I think this is how it started. He thinks of it as a game now, he sees a cat, boom time to play chase. 

I just stated in my other post below that I *believe* it's chasing for play....after observing them. He had every chance to grab the cat and 'kill' him, right there....but he was more interested in trying to figure out the cat and get it to play with him. But, 2 months ago, I would have said he was chasing to kill, because he got the cat once (i have stated that my cat Mieko is an idiot before - he just didnt get it that walking by Berlin would mean he would be chased) and he went right for the neck and began to try to shake him! I am so glad I was RIGHT there to grab them. Berlin will even LUNGE at me if I have the cat. I used to notice how he would do the steps of "hunting" minus the final few...but lately I have not noticed that. He sees a cat - chases it. Sometimes stops at the stairs if they run up there. Smells them - he searches for them, for a while too.. 

The problem with having him on a leash all the time when around the house is that I am not the one who is home all day with him when i'm at work- my mother is. She will not do that, so he'd sit in a crate all day, and then i'd have a VERY hyper dog with ALOT of energy...

So for now...we've been just keeping them separated, as much as we can.

But if I were to 'tether' (hope thats the right word) him to something...what kind of leash? Just a six foot one? I know he would go crazy being tethered to something and would choke him self with his normal collar. He loves to be where everyone is...but if I had him attached to me with a 6 foot leash constantly, that would not work out. He would eventually get bored, and tired of not being able to do anything. 

I do the NILIF with him, a few times a week, and one of the ones I do is tying the leash around me, forcing him to go wherever I am. I do it for about an hour. I cannot imagine doing it 24/7 though. 

Any who, since my first post, I did try the desensitizing method. Very impressed. Berlin was rewarded for calm behavior and very quickly understood what I wanted from him when the cat was around. It also did help that the cat was going bonkers in his carrier - literally - he was upside down, meowing like he was being killed :rofl: Normally, that would overstimulate Berlin, and make him go bonkers (he did - for like a minute) but then he layed down and was calm. I had them two by each other for about an hour. The whole time Berlin was studying the cat so intently. I really think he just is interested in them. I hope. Anyways, I plan to do this desensitizing thing as much as I can each week, perhaps 4 days for an hour each day and hope he eventually is to the point of "I am so sick of seeing cats" and ignore them. 
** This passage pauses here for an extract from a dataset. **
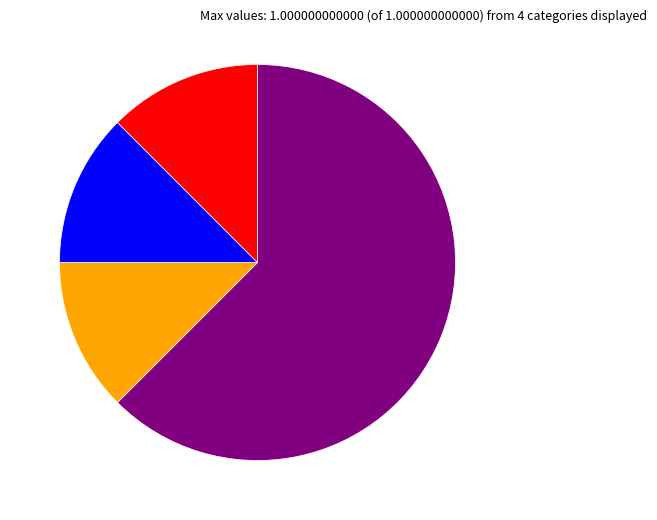

Which category has the biggest portion of the pie?

Extension.url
I also tried the prong. I put it on him, leashed him, and walked upstairs, where the cats are. Mieko is sitting in the loft, on the bed, and Berlin goes to lunge at him. He gets ONE correction. And backs off and sits down. He walks into my mothers room, where the cats always are, begins to go search for them - gets ONE correction. And stops. Later, I had him up there, in my mothers room while she was getting ready for work...the cats were under the bed. Now BEFORE, berlin would be going ballistic trying to get them, going behind her bed etc. I had him on the leash/prong, had his clicker/treats, and he was FOCUSED on ME and was listening to my commands (i wasn't correcting him with the prong - my intent with the prong is to only use it to correct the problem with the cats and pulling while walking on a leash - all his other commands he learns very well with positive reinforcement). It is a miracle. He was paying almost zero attention to the cats...and I know he could smell them. At one point he laid down and I let the leash loose, and he didn't even get up to go look for them or anything. He instead..went to walk downstairs to his crate for a nap. 
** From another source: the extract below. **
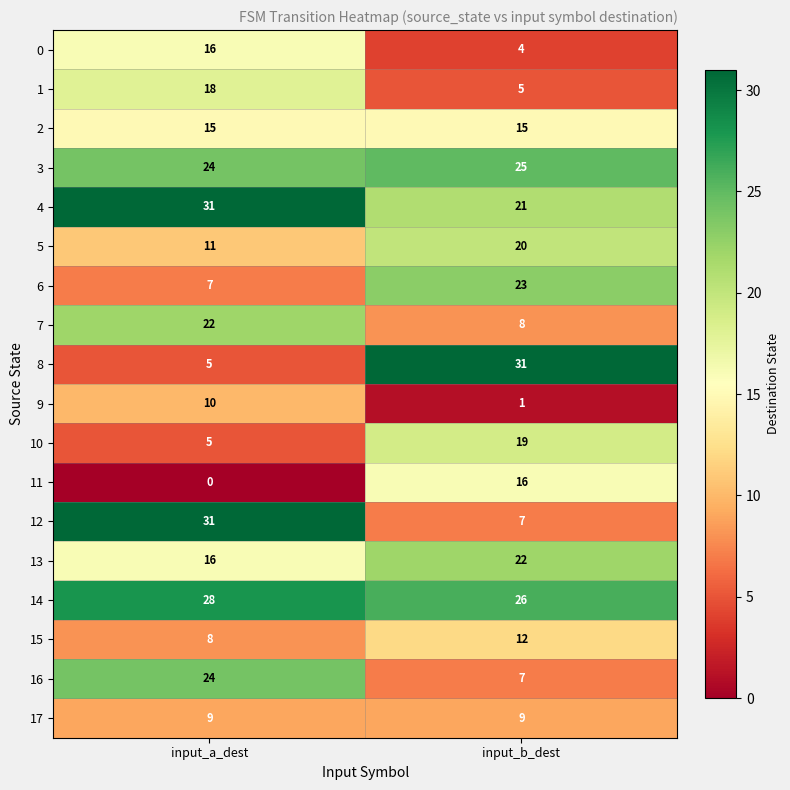

Which series has the largest range (max minus min)?

8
I hope that what I am doing is okay, and correct, because the last thing I want to do is a) depend on the prong, b) hurt him or c) cause worse problems. He didn't yelp when I corrected him. But I did it hard enough for him to get it. I have tried this with his normal flat collar and he doesn't stop when I correct - he keeps pulling/going for the cats. 

And another thing, I put the two cats blankets that they sleep on ALL the time, COVERED in their scent, into his crate....he gets so mad and walks in there and takes them out. He doesn't like kitty smell in his space!


----------



## gsdlover91 (Jul 21, 2012)

I have also just invested (and I can't believe I waited this long) in a training leash so he could unleash a lot of his energy chasing his ball (his favorite) :doggieplayball: He loved it, and has been sleeping for about 2 hours. Hoping this will help as well because he got A LOT more exercise playing fetch for an hour than I have been able to give him taking him on daily jogs (which has been hard because of the snow and extreme cold).


----------



## Jolynna (Dec 29, 2012)

I didn'get my GSD until he was 8 months old. He absolutely saw my cats as prey &'would have killed them if my husband and I hadn't had him on a leash and even then he almost pulled our arms off. We have a trainer & work with our dog daily but as soon as the trainer was gone Max would be back in cat killing mode. We did use a prong collar. It was a bust.

With our trainer showing us how to use it we switched to an e-collar. Max was cured in one afternoon. Our cats can be out where he is and even run in front of him. He doesn't even look at them. I'd still never leave Max alone with the cats but we can all roam around the house free and I'm comfortable that Max isn't going to kill the cats as long as he knows I'm in the house.


----------



## gsdlover91 (Jul 21, 2012)

Jolynna said:


> I didn'get my GSD until he was 8 months old. He absolutely saw my cats as prey &'would have killed them if my husband and I hadn't had him on a leash and even then he almost pulled our arms off. We have a trainer & work with our dog daily but as soon as the trainer was gone Max would be back in cat killing mode. We did use a prong collar. It was a bust.
> 
> With our trainer showing us how to use it we switched to an e-collar. Max was cured in one afternoon. Our cats can be out where he is and even run in front of him. He doesn't even look at them. I'd still never leave Max alone with the cats but we can all roam around the house free and I'm comfortable that Max isn't going to kill the cats as long as he knows I'm in the house.


Ber will pull my arms off if he's on a leash and sees a kitty. He's so strong already! Glad to hear the e-collar worked for you - if all else fails that will be my last resort. Hoping the prong/desensitization works though! I'll never leave Ber alone with the cats either, I just want him to not go after them if he's out with me!


----------